# Is the AKKS Kaput?



## Kenpodoc (Mar 24, 2004)

Just noticing the AKKS logo is no longer on many websites.  I'm just curious.

Mr. Speakman has a new website with no mention of the AKKS. He is holding his Internationals again this year but other than Gokor ,Benny and Ernie Reyes Sr I don't recognise the intructors.  I always learned a lot at his seminars.

Jeff


----------



## Chicago Green Dragon (Mar 24, 2004)

I was just looking at the Jeff Speakmans International Kenpo Camp 2003 website and i dont see any mention of it either with his name...........

http://kenpocamp.com/info.htm

Hmmm i wonder what is going on with it........


Chicago Green Dragon

 :asian:


----------



## Old Guy (Mar 24, 2004)

I was informed that there has been a death in the Speakman family recently.  I also know that Mr.
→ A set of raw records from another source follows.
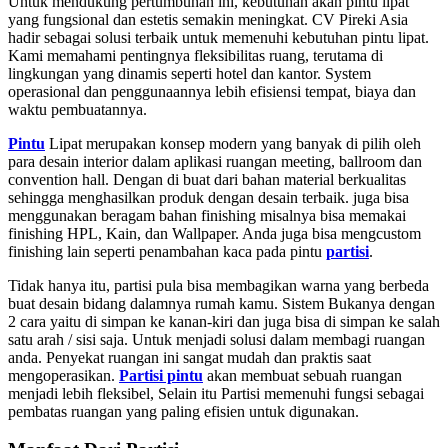
Untuk mendukung pertumbuhan ini, kebutuhan akan pintu lipat
yang fungsional dan estetis semakin meningkat. CV Pireki Asia
hadir sebagai solusi terbaik untuk memenuhi kebutuhan pintu lipat.
Kami memahami pentingnya fleksibilitas ruang, terutama di
lingkungan yang dinamis seperti hotel dan kantor. System
operasional dan penggunaannya lebih efisiensi tempat, biaya dan
waktu pembuatannya.
Pintu
Lipat merupakan konsep modern yang banyak di pilih oleh
para desain interior dalam aplikasi ruangan meeting, ballroom dan
convention hall. Dengan di buat dari bahan material berkualitas
sehingga menghasilkan produk dengan desain terbaik. juga bisa
menggunakan beragam bahan finishing misalnya bisa memakai
finishing HPL, Kain, dan Wallpaper. Anda juga bisa mengcustom
finishing lain seperti penambahan kaca pada pintu
partisi
.
Tidak hanya itu, partisi pula bisa membagikan warna yang berbeda
buat desain bidang dalamnya rumah kamu. Sistem Bukanya dengan
2 cara yaitu di simpan ke kanan-kiri dan juga bisa di simpan ke salah
satu arah / sisi saja. Untuk menjadi solusi dalam membagi ruangan
anda. Penyekat ruangan ini sangat mudah dan praktis saat
mengoperasikan.
Partisi pintu
akan membuat sebuah ruangan
menjadi lebih fleksibel, Selain itu Partisi memenuhi fungsi sebagai
pembatas ruangan yang paling efisien untuk digunakan.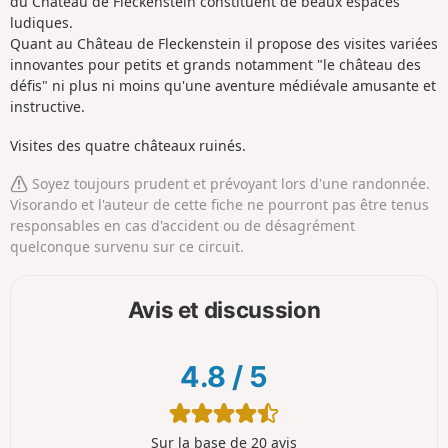
du Château de Fleckenstein constituent de beaux espaces
ludiques.
Quant au Château de Fleckenstein il propose des visites variées
innovantes pour petits et grands notamment "le château des
défis" ni plus ni moins qu'une aventure médiévale amusante et
instructive.
Visites des quatre châteaux ruinés.
Soyez toujours prudent et prévoyant lors d'une randonnée.
Visorando et l'auteur de cette fiche ne pourront pas être tenus
responsables en cas d'accident ou de désagrément
quelconque survenu sur ce circuit.
Avis et discussion
4.8
/
5
Sur la base de 20 avis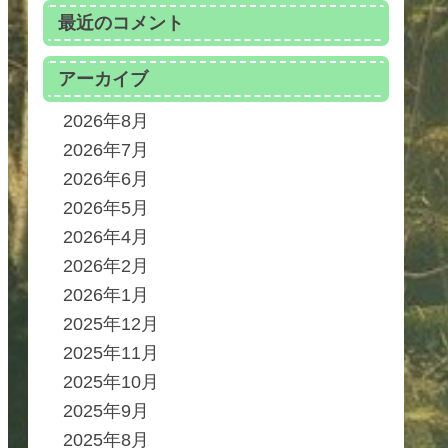
最近のコメント
アーカイブ
2026年8月
2026年7月
2026年6月
2026年5月
2026年4月
2026年2月
2026年1月
2025年12月
2025年11月
2025年10月
2025年9月
2025年8月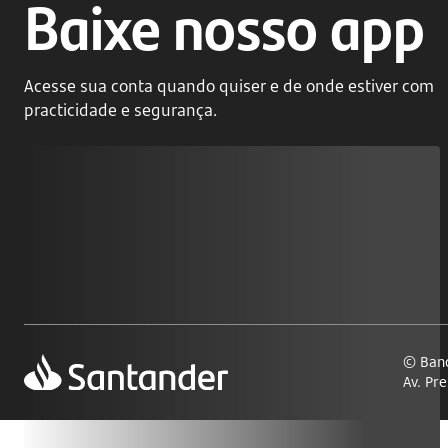
Baixe nosso app
Acesse sua conta quando quiser e de onde estiver com
practicidade e segurança.
© Banc
Av. Pr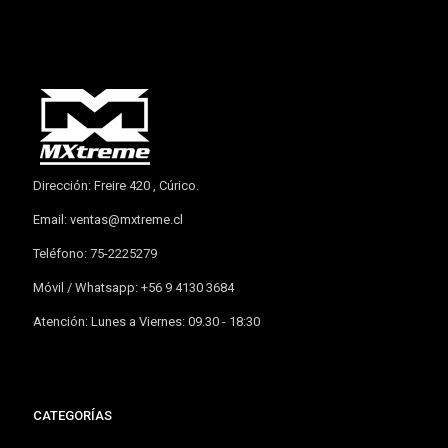
Dirección: Freire 420 , Cúrico.
Email:
ventas@mxtreme.cl
Teléfono: 75-2225279
Móvil / Whatsapp: +56 9 4130 3684
Atención: Lunes a Viernes: 09.30 - 18:30
CATEGORÍAS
Speakman has been busy filming a couple of films over the past year.  Some of the people teaching at his 2004 training camp are from other styles and are well respected teachers from a couple of his schools.  The AKKS is still an entity.  From what I understand, many of the schools that do not display the logo, are still members of the AKKS.  IIRC, the person keeping up the website no longer has the time to do this.  So, updates are very slow.

OG


----------



## Michael Billings (Mar 25, 2004)

Not ot my knowledge!  Although Mr. Sepulveda formed his own organization, the AKTS, he is still teaching at the AKKS camp & maintaining a good relationship with Jeff Speakman.

 -Michael


----------



## Kenpodoc (Mar 25, 2004)

Michael Billings said:
			
		

> Not ot my knowledge!  Although Mr. Sepulveda formed his own organization, the AKTS, he is still teaching at the AKKS camp & maintaining a good relationship with Jeff Speakman.
> 
> -Michael


Great, but Mr. Sepulveda isn't listed as an instructor and I was curious who the new names were. I understand Trevor Sherman is a Kenpoist who runs Mr. Speakman's schools. (I have no doubt that he is skilled and has useful information to share.)  I Know and have great respect for Mr. Dye.  Who are Mimi Lesseos and steve Holdon.  Thanks. 

Jeff


----------



## Goldendragon7 (Mar 25, 2004)

Kenpodoc said:
			
		

> Is the AKKS Kaupt?



hmmmmm


----------



## Michael Billings (Mar 25, 2004)

Goldendragon7 said:
			
		

> hmmmmm


 I love the image.  Sad for a family named such, but great image.


----------



## gman (Mar 27, 2004)

There is a link to the camp on www.jeffspeakman.com that show who the instructors are, dates and other info. Looks nice. I want to go this year, it would be my first Vegas camp. I hear it's a great time.


----------



## c2kenpo (Apr 5, 2004)

Kenpodoc said:
			
		

> Great, but Mr. Sepulveda isn't listed as an instructor and I was curious who the new names were. I understand Trevor Sherman is a Kenpoist who runs Mr. Speakman's schools. (I have no doubt that he is skilled and has useful information to share.)  I Know and have great respect for Mr. Dye.  Who are Mimi Lesseos and steve Holdon.  Thanks.
> 
> Jeff



I dont know who Steve Holden is. Don't know through any ofmy AKKS contacts. Mimi Lesseos I am familiar with and here is her website
http://www.magnificentmimi.com/index.html
this might help jog some memories 






Hope to see you all at Kenpo Camp 2004

Dave
 :supcool:


----------



## rschoon (Apr 20, 2004)

I was told this weekend by a very good source that the AKKS website now only posts 6 schools.  I don't know this for fact as I personally have not been to the site since I dropped my clubs membership.  It is sad that the AKKS didn't give to the students and keep its high membership.


----------



## Brian Jones (Apr 20, 2004)

I was a member of the AKKS   for a while.  While I respect Mr. Speakman, and enjoyed the 2001 camp, it was never clear what advantages there was to being in the organization.  It was perhpas too loosely organized.

Brian Jones


----------



## Kembudo-Kai Kempoka (Apr 20, 2004)

I'm sorry, did somebody say something? I was busy checking out the young ladies' site. VAA-VAA-VOOM (hubba-hubba)artyon:


----------



## RCastillo (Apr 20, 2004)

Goldendragon7 said:
			
		

> hmmmmm



I thought that was reserved for me? :uhyeah:


----------